Another example of a museum with way too much is the national museum in Athens. It’s got some absolutely killer pieces, like the so-called Mask of Agamemnon, and the bronze statue of Zeus, among others, but it’s also got a bunch of rooms with nothing but gravestones, none of which are that much more interesting than any other, and another series of rooms with rusted ancient tools, which may each be interesting to an archaeologist, but it’s just a blur to someone who wants to spend a few hours browsing.
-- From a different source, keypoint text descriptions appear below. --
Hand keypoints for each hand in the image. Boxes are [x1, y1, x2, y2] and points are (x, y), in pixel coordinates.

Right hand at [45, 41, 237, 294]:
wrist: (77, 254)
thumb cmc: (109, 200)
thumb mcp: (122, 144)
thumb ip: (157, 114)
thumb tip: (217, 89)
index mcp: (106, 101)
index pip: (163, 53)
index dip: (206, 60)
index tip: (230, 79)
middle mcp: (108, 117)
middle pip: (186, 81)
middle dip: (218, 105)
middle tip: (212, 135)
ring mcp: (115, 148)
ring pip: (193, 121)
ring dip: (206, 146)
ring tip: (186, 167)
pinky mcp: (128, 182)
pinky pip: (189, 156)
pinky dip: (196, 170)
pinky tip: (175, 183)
I enjoyed the museum in Olympia more: it was much smaller, and every room had at least one thing that was distinct and striking.
Now, don’t get me wrong, the Louvre is incredible, and a random work chosen out of just about any single room would be a centerpiece in the vast majority of the world’s museums. I just think that with a little more focus and a little more commitment to telling a story as you go through the museum, you can elicit a stronger emotional response from the people viewing it that connects them to the works more. That said, the Uffizi didn’t strike me as a museum that was as tightly curated and story-oriented as some others I’ve been to, so it does seem a bit odd to put it above the Louvre.
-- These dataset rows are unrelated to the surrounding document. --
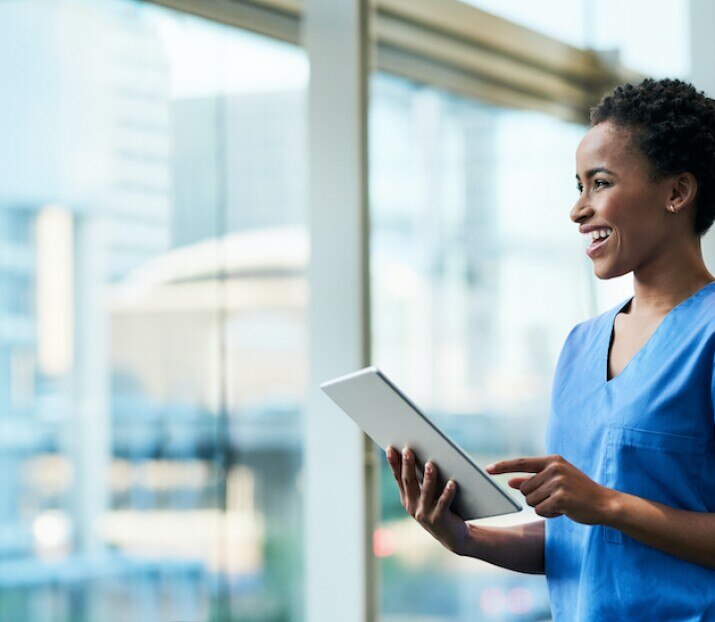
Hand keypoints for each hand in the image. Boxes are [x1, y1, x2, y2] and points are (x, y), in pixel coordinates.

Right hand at [385, 446, 469, 553]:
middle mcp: (412, 506)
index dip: (393, 463)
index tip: (390, 448)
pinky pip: (443, 503)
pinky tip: (452, 483)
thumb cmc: (438, 508)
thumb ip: (420, 480)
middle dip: (408, 465)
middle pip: (409, 482)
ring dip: (428, 478)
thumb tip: (420, 455)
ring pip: (426, 492)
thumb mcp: (425, 495)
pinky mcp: (439, 519)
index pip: (398, 477)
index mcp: (407, 498)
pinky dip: (447, 493)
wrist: (452, 535)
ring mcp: (425, 514)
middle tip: (408, 450)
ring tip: (430, 464)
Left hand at [486, 455, 617, 524]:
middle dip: (535, 498)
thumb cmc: (578, 493)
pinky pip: (540, 510)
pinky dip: (549, 514)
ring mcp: (558, 483)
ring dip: (542, 507)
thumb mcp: (556, 481)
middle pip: (524, 488)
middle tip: (556, 498)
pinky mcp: (561, 498)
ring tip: (561, 503)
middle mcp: (554, 469)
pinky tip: (564, 511)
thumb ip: (532, 480)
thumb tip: (510, 481)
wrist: (606, 504)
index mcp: (552, 461)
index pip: (521, 462)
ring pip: (530, 501)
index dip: (502, 466)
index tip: (487, 469)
I wouldn’t have it #1 or #5, but it might make my top ten just for being so iconic. It’s a pretty great Renaissance building full of some of the best Renaissance paintings in the absolute epicenter of the Renaissance.
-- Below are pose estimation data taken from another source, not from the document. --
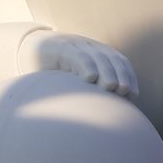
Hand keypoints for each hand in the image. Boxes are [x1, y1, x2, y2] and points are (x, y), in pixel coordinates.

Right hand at [18, 29, 138, 99]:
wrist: (30, 50)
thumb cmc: (55, 72)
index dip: (128, 76)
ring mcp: (76, 45)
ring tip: (110, 87)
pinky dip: (85, 65)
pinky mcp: (61, 48)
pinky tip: (89, 78)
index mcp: (97, 53)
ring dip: (107, 71)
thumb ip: (90, 91)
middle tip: (124, 92)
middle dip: (121, 74)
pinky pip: (77, 55)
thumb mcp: (75, 78)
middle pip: (112, 58)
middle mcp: (90, 47)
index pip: (119, 62)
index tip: (133, 95)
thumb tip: (105, 116)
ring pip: (97, 56)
Interesting perspective. I never thought of the Louvre being too big as a negative, but now that you mention it, I can definitely see the merit in that line of thought. I like the sheer variety of items, but it can also seem like a massive jumble of too many different things.
I love Orsay and the Louvre, but for different reasons, as you aptly pointed out.
One other thing that could maybe be considered is that the Louvre costs 18$, which is insane value. Also included in that is their awesome audio guides, with GPS and Nintendo DS for info/navigation. Uffizi cost me 24$ (not incl audioguide) and we were in Napoli with only an hour left to kill and were gonna hop into there highly touted Archaeological Museum, but at 18$? Nah, I’ll pass.
It’s almost impossible for me to believe that anyone could rate the Uffizi ahead of the Louvre and not be trolling. Everyone in our group concluded (only half-jokingly) that that writer had to have been paid off to put Uffizi #1.
We were only there for a day and a half but 3 out of 4 in our group really liked it.
Seems like an extremely livable city with interesting, colorful architecture, walkable streets (even bike lanes on many which is rare for Italy), and beautiful porticos. My favorite meal by far was some tortellini we got there. I get the sense that the food would be incredible as it’s the home of so many pastas and it doesn’t get the tourist traffic that allows places to serve the crap we mostly ate in Rome, Florence, and Venice.
Italy is packed with great places to see as a tourist so maybe it’s not at the top of the list for a quick visit, but I think it’d be at the top of my list as a city to settle down in if you’re looking for mid-sized (around 1 million people).